We headed back to the Torvehallerne food market and had tasty open sandwiches for lunch. We then went up the tower in the Christiansborg Palace. It is free to go up in the 106m tower, but there was a bit of a queue and airport style security to get through.  We were rewarded with good views over the city. There was also an exhibition room in the tower with statues and bizarrely some projected white doves. When we came out the Iron Man runners were on the streets.  We made our way to a waterside area with wooden decks to sit on and take in the views.  There were many locals around there relaxing in the sunshine.

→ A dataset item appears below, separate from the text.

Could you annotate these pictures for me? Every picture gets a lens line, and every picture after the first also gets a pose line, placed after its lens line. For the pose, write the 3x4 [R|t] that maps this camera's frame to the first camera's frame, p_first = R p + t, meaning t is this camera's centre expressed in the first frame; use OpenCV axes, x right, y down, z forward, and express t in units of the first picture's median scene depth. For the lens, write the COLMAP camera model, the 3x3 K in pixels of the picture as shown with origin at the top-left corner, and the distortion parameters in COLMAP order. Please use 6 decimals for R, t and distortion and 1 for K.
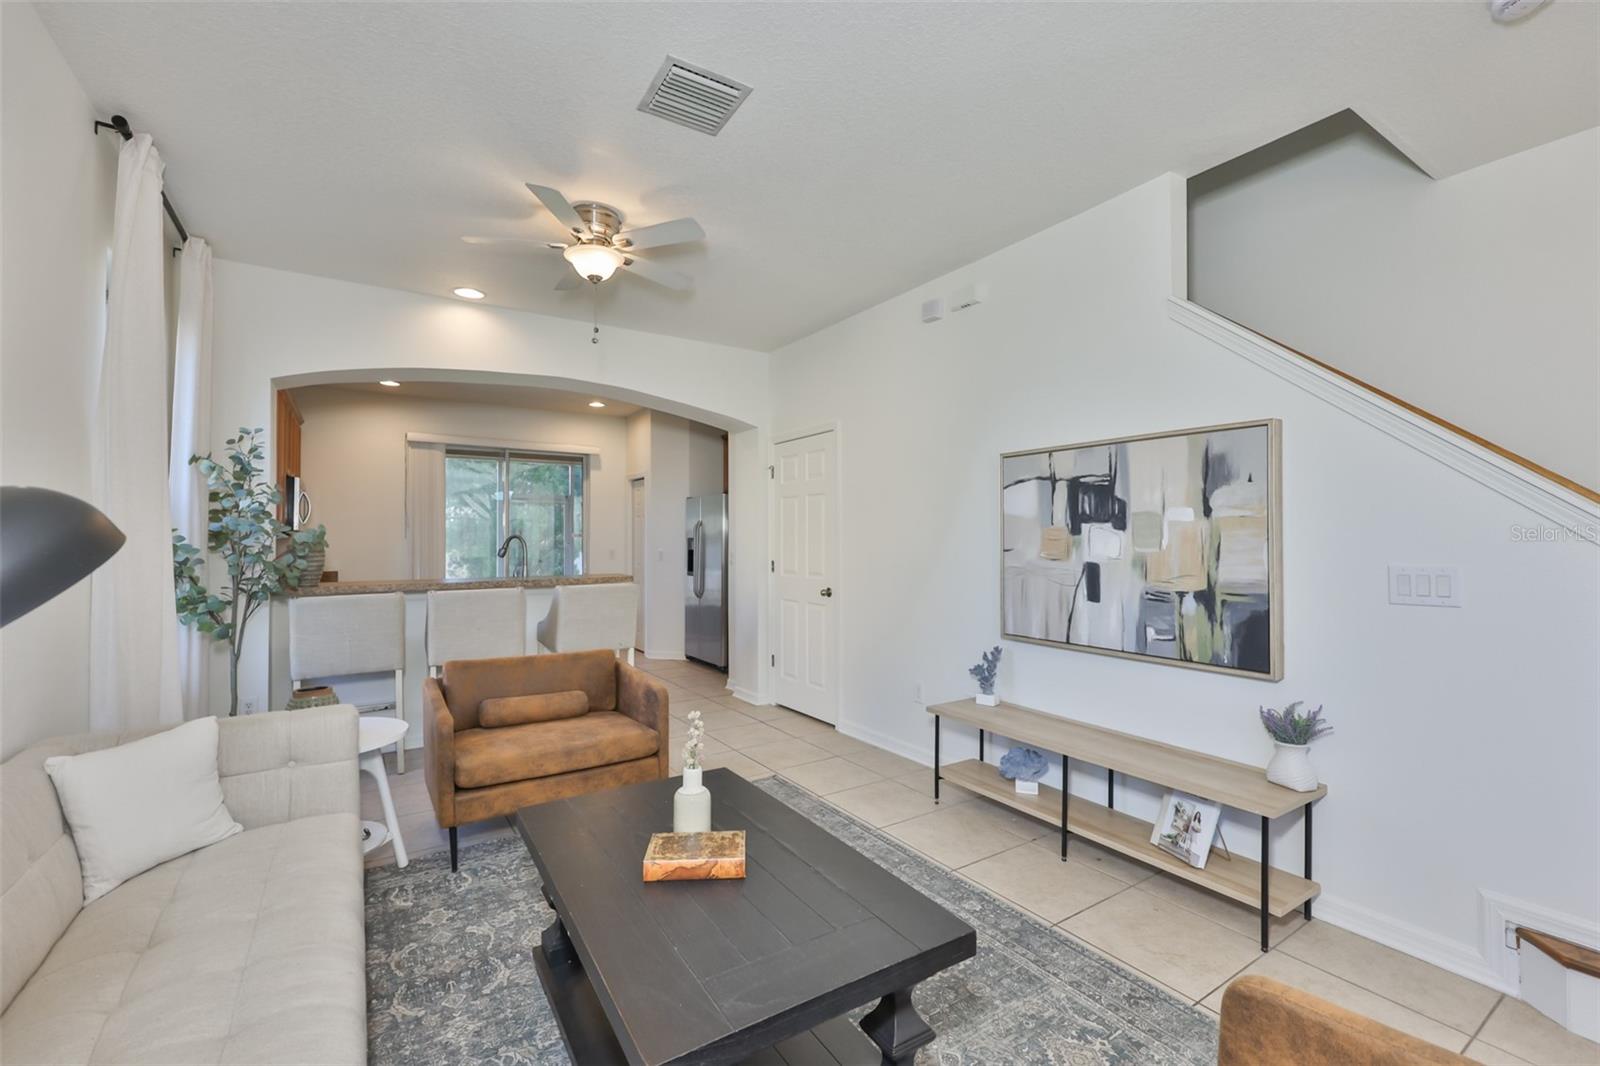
lens RADIAL K [[676.6, 0, 795.4], [0, 676.6, 529.6], [0, 0, 1]] dist [-0.001020, -0.000127]
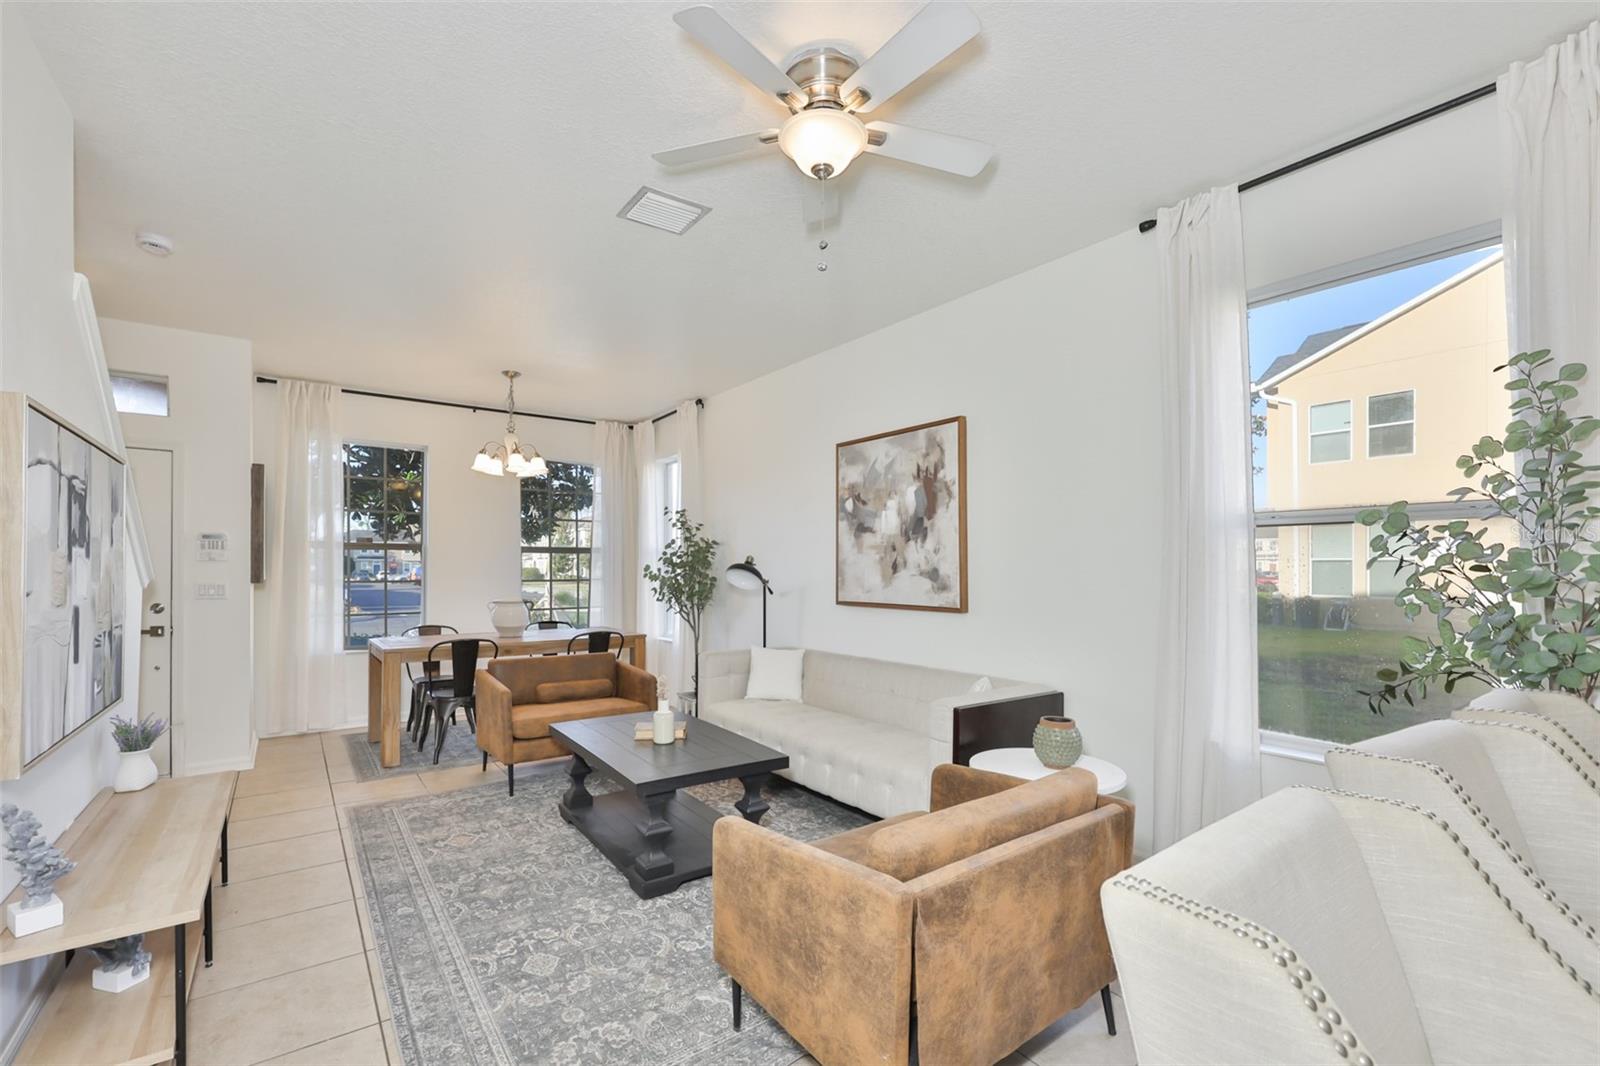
lens RADIAL K [[708.0, 0, 801.6], [0, 708.0, 563.3], [0, 0, 1]] dist [-0.001568, -0.000188]
pose [[-0.998079, 0.000833, -0.061941, -0.220593], [0.002398, 0.999680, -0.025196, 0.024406], [0.061901, -0.025296, -0.997762, 1.603187]]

Our next destination isn’t what you’d normally consider a tourist attraction. CopenHill is a combined heat and power-to-energy plant, that has been combined with recreational activities including a rooftop café, an artificial ski slope and a rock-climbing wall. The building is an architectural landmark in the city and can be seen from quite a distance. Hidden behind the walls are furnaces and turbines that convert 440,000 tons of waste annually into enough clean energy to deliver electricity and heating for 150,000 homes. The metal panels on the walls are designed to collect rain water which is used to cool the plant. This all fits in with Copenhagen’s goal to be the world’s first carbon neutral city by 2025.  Just mind blowing.


Not far from here is the Reffen Street Food Market, billed as the largest street food market in the Nordics with food stalls from all over the world. It was a beautiful sunny Sunday evening, so we sat in a deck chair taking it all in with a drink before having the tough decision on what type of food did we fancy.



We headed back to Lo11y where we were happy to find it was quieter that evening.  We’d thoroughly enjoyed our short time in Copenhagen. It’s definitely a place we could enjoy living, like most of the clean, cycle friendly cities in Scandinavia.